Seine Wirtschaftskompetenz könnte  jetzt zum Bumerang werden.  Der Immobiliensachverständige aus München, Peter Roßbach, hatte  den Preis für die Privatwohnung des 69-Jährigen auf dem Gelände des früheren Krankenhauses mit einer Toleranzspanne von 20 bis 30 Prozent bewertet. Gestern  fragte Richter Bösl den Sachverständigen,  ob eine solche Spanne auch  für seine Bewertung im Komplex Hildegard-Knef-Straße gelte. In jenem ehemaligen Kasernengebäude, das die Stadttochter IFG an ein Bauunternehmer-Ehepaar   verkauft hatte, hatten Lehmann und sein mittlerweile verstorbener Vater insgesamt 16 Studentenappartements gekauft. Der Gutachter hatte den Vergleichswert für die Wohnungen  an einem früheren Verhandlungstag mit rund 1,1 Millionen Euro angegeben. Lehmann hat jedoch einschließlich  420 000 Euro fix vereinbarter Ausbaukosten für die 16 Wohneinheiten nur 650 000 Euro bezahlt.  Der Preis  für den entkernten Rohbau  sei absolut marktüblich, sagte der Gutachter gestern erneut. Die bezahlten Ausbaukosten lägen jedoch „weit unter dem marktüblichen Preis“. Und, im Gegensatz zu seiner früheren Aussage, meinte Roßbach gestern, dies hätte Lehmann „ganz klar erkennen können“. 
In seiner  vorläufigen Bewertung ging Bösl, was die sogenannte Unrechtsvereinbarung anbelangt, die Lehmann laut Anklage Anfang 2011 mit dem Investoren-Ehepaar getroffen haben soll, wohl eher von einem wohlwollenden Verhalten statt von Bestechlichkeit aus. Der Richter schlug jedenfalls vor, diesen Punkt als Vorteilsannahme anstelle von Bestechlichkeit zu bewerten, was strafrechtlich weniger gravierend sei.  In seinem späteren Beschluss   war davon aber nicht mehr die Rede.

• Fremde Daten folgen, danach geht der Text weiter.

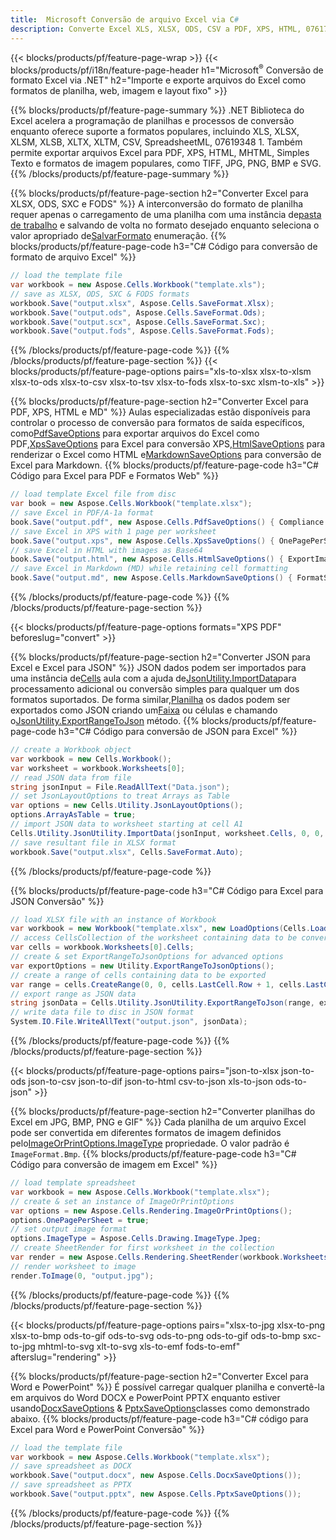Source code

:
```yaml
---
title:  Microsoft Conversão de arquivo Excel via C#
description: Converte Excel XLS, XLSX, ODS, CSV a PDF, XPS, HTML, 0761781, 0761181818163481, mais formats com outros formats com outros formats com outros formats com outros formats com outros formats com outros formats com outros formats com outros formats com outros formatos com outros formatos com outros formats com outros formatos com outros formats com outros formats com outros formatos com outros formats com outros formats com outros formatos.
---
```

{{< blocks/products/pf/feature-page-wrap >}}
{{< blocks/products/pf/i18n/feature-page-header h1="Microsoft<sup>&reg;</sup> Conversão de formato Excel via .NET" h2="Importe e exporte arquivos do Excel como formatos de planilha, web, imagem e layout fixo" >}}

{{% blocks/products/pf/feature-page-summary %}}
.NET Biblioteca do Excel acelera a programação de planilhas e processos de conversão enquanto oferece suporte a formatos populares, incluindo XLS, XLSX, XLSM, XLSB, XLTX, XLTM, CSV, SpreadsheetML, 07619348 1. Também permite exportar arquivos Excel para PDF, XPS, HTML, MHTML, Simples Texto e formatos de imagem populares, como TIFF, JPG, PNG, BMP e SVG.
{{% /blocks/products/pf/feature-page-summary %}}

{{% blocks/products/pf/feature-page-section h2="Converter Excel para XLSX, ODS, SXC e FODS" %}}
 A interconversão do formato de planilha requer apenas o carregamento de uma planilha com uma instância de[pasta de trabalho](https://reference.aspose.com/cells/net/aspose.cells/workbook) e salvando de volta no formato desejado enquanto seleciona o valor apropriado de[SalvarFormato](https://reference.aspose.com/cells/net/aspose.cells/saveformat) enumeração.
{{% blocks/products/pf/feature-page-code h3="C# Código para conversão de formato de arquivo Excel" %}}

```cs
// load the template file
var workbook = new Aspose.Cells.Workbook("template.xls");
// save as XLSX, ODS, SXC & FODS formats
workbook.Save("output.xlsx", Aspose.Cells.SaveFormat.Xlsx);
workbook.Save("output.ods", Aspose.Cells.SaveFormat.Ods);
workbook.Save("output.scx", Aspose.Cells.SaveFormat.Sxc);
workbook.Save("output.fods", Aspose.Cells.SaveFormat.Fods);
```
{{% /blocks/products/pf/feature-page-code %}}
{{% /blocks/products/pf/feature-page-section %}}
{{< blocks/products/pf/feature-page-options pairs="xls-to-xlsx xlsx-to-xlsm xlsx-to-ods xlsx-to-csv xlsx-to-tsv xlsx-to-fods xlsx-to-sxc xlsm-to-xls" >}}


{{% blocks/products/pf/feature-page-section h2="Converter Excel para PDF, XPS, HTML e MD" %}}
 Aulas especializadas estão disponíveis para controlar o processo de conversão para formatos de saída específicos, como[PdfSaveOptions](https://reference.aspose.com/cells/net/aspose.cells/pdfsaveoptions) para exportar arquivos do Excel como PDF,[XpsSaveOptions](https://reference.aspose.com/cells/net/aspose.cells/xpssaveoptions) para Excel para conversão XPS,[HtmlSaveOptions](https://reference.aspose.com/cells/net/aspose.cells/htmlsaveoptions) para renderizar o Excel como HTML e[MarkdownSaveOptions](https://reference.aspose.com/cells/net/aspose.cells/markdownsaveoptions) para conversão de Excel para Markdown.
{{% blocks/products/pf/feature-page-code h3="C# Código para Excel para PDF e Formatos Web" %}}

```cs
// load template Excel file from disc
var book = new Aspose.Cells.Workbook("template.xlsx");
// save Excel in PDF/A-1a format
book.Save("output.pdf", new Aspose.Cells.PdfSaveOptions() { Compliance = PdfComplianceVersion.PdfA1a });
// save Excel in XPS with 1 page per worksheet
book.Save("output.xps", new Aspose.Cells.XpsSaveOptions() { OnePagePerSheet = true });
// save Excel in HTML with images as Base64
book.Save("output.html", new Aspose.Cells.HtmlSaveOptions() { ExportImagesAsBase64 = true });
// save Excel in Markdown (MD) while retaining cell formatting
book.Save("output.md", new Aspose.Cells.MarkdownSaveOptions() { FormatStrategy = Cells.CellValueFormatStrategy.CellStyle });
```
{{% /blocks/products/pf/feature-page-code %}}
{{% /blocks/products/pf/feature-page-section %}}

{{< blocks/products/pf/feature-page-options formats="XPS PDF" beforeslug="convert" >}}

{{% blocks/products/pf/feature-page-section h2="Converter JSON para Excel e Excel para JSON" %}}
 JSON dados podem ser importados para uma instância de[Cells](https://reference.aspose.com/cells/net/aspose.cells/cells) aula com a ajuda de[JsonUtility.ImportData](https://reference.aspose.com/cells/net/aspose.cells.utility/jsonutility/methods/importdata)para processamento adicional ou conversão simples para qualquer um dos formatos suportados. De forma similar,[Planilha](https://reference.aspose.com/cells/net/aspose.cells/worksheet) os dados podem ser exportados como JSON criando um[Faixa](https://reference.aspose.com/cells/net/aspose.cells/range) ou células e chamando o[JsonUtility.ExportRangeToJson](https://reference.aspose.com/cells/net/aspose.cells.utility/jsonutility/methods/exportrangetojson) método.
{{% blocks/products/pf/feature-page-code h3="C# Código para conversão de JSON para Excel" %}}
```cs
// create a Workbook object
var workbook = new Cells.Workbook();
var worksheet = workbook.Worksheets[0];
// read JSON data from file
string jsonInput = File.ReadAllText("Data.json");
// set JsonLayoutOptions to treat Arrays as Table
var options = new Cells.Utility.JsonLayoutOptions();
options.ArrayAsTable = true;
// import JSON data to worksheet starting at cell A1
Cells.Utility.JsonUtility.ImportData(jsonInput, worksheet.Cells, 0, 0, options);
// save resultant file in XLSX format
workbook.Save("output.xlsx", Cells.SaveFormat.Auto); 
```
{{% /blocks/products/pf/feature-page-code %}}

{{% blocks/products/pf/feature-page-code h3="C# Código para Excel para JSON Conversão" %}}
```cs
// load XLSX file with an instance of Workbook
var workbook = new Workbook("template.xlsx", new LoadOptions(Cells.LoadFormat.Auto));
// access CellsCollection of the worksheet containing data to be converted
var cells = workbook.Worksheets[0].Cells;
// create & set ExportRangeToJsonOptions for advanced options
var exportOptions = new Utility.ExportRangeToJsonOptions();
// create a range of cells containing data to be exported
var range = cells.CreateRange(0, 0, cells.LastCell.Row + 1, cells.LastCell.Column + 1);
// export range as JSON data
string jsonData = Cells.Utility.JsonUtility.ExportRangeToJson(range, exportOptions);
// write data file to disc in JSON format
System.IO.File.WriteAllText("output.json", jsonData); 
```
{{% /blocks/products/pf/feature-page-code %}}
{{% /blocks/products/pf/feature-page-section %}}

{{< blocks/products/pf/feature-page-options pairs="json-to-xlsx json-to-ods json-to-csv json-to-dif json-to-html csv-to-json xls-to-json ods-to-json" >}}

{{% blocks/products/pf/feature-page-section h2="Converter planilhas do Excel em JPG, BMP, PNG e GIF" %}}
 Cada planilha de um arquivo Excel pode ser convertida em diferentes formatos de imagem definidos pelo[ImageOrPrintOptions.ImageType](https://reference.aspose.com/cells/net/aspose.cells.rendering/imageorprintoptions/properties/imagetype) propriedade. O valor padrão é `ImageFormat.Bmp`.
{{% blocks/products/pf/feature-page-code h3="C# Código para conversão de imagem em Excel" %}}
```cs
// load template spreadsheet
var workbook = new Aspose.Cells.Workbook("template.xlsx");
// create & set an instance of ImageOrPrintOptions
var options = new Aspose.Cells.Rendering.ImageOrPrintOptions();
options.OnePagePerSheet = true;
// set output image format
options.ImageType = Aspose.Cells.Drawing.ImageType.Jpeg;
// create SheetRender for first worksheet in the collection
var render = new Aspose.Cells.Rendering.SheetRender(workbook.Worksheets[0], options);
// render worksheet to image
render.ToImage(0, "output.jpg");
```
{{% /blocks/products/pf/feature-page-code %}}
{{% /blocks/products/pf/feature-page-section %}}

{{< blocks/products/pf/feature-page-options pairs="xlsx-to-jpg xlsx-to-png xlsx-to-bmp ods-to-gif ods-to-svg ods-to-png ods-to-gif ods-to-bmp sxc-to-jpg mhtml-to-svg xlt-to-svg xls-to-emf fods-to-emf" afterslug="rendering" >}}

{{% blocks/products/pf/feature-page-section h2="Converter Excel para Word e PowerPoint" %}}
 É possível carregar qualquer planilha e convertê-la em arquivos do Word DOCX e PowerPoint PPTX enquanto estiver usando[DocxSaveOptions](https://reference.aspose.com/cells/net/aspose.cells/docxsaveoptions) & [PptxSaveOptions](https://reference.aspose.com/cells/net/aspose.cells/pptxsaveoptions)classes como demonstrado abaixo.
{{% blocks/products/pf/feature-page-code h3="C# código para Excel para Word e PowerPoint Conversão" %}}
```cs
// load the template file
var workbook = new Aspose.Cells.Workbook("template.xlsx");
// save spreadsheet as DOCX
workbook.Save("output.docx", new Aspose.Cells.DocxSaveOptions());
// save spreadsheet as PPTX
workbook.Save("output.pptx", new Aspose.Cells.PptxSaveOptions());
```
{{% /blocks/products/pf/feature-page-code %}}
{{% /blocks/products/pf/feature-page-section %}}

 Bestechlichkeit zieht der Richter allerdings beim anderen Anklagepunkt in Betracht, der die vergünstigte Luxuswohnung Lehmanns  anbelangt – in Verbindung mit der Vergabe beim Verkauf des Krankenhausareals und eine nachträglich geänderte Geschossflächenzahl, die dem Bauträger eine Nachzahlung von 650 000 Euro erspart haben soll. An der  Absprache, die zwischen  März 2014 und   März 2015   erfolgt sein soll, könnten neben Lehmann und dem angeklagten Bauträger auch ein bereits verstorbener leitender Mitarbeiter der Baufirma beteiligt gewesen sein. Als Dank für seinen Einsatz bei der Erhöhung der Geschossflächenzahl soll vereinbart worden sein, dass Lehmann  den Ausbau der Wohnung zum Pauschalpreis von 56 000 Euro bekommt. Dass er später deutlich mehr bezahlt hat, spielt offenbar eine untergeordnete Rolle. Die Kammer sieht in der Angelegenheit Bestechlichkeit und zieht eine Einziehung des Differenzbetrags in Betracht, die Anklage auf Untreue wurde fallengelassen. Das Einziehungsverfahren gegenüber dem Bauträger wurde vom Verfahren Lehmann abgetrennt. Es gilt nun als gesondertes Verfahren.
Am Dienstag um 9.15 Uhr geht es weiter mit den Plädoyers. Am Freitag in einer Woche soll das Urteil fallen.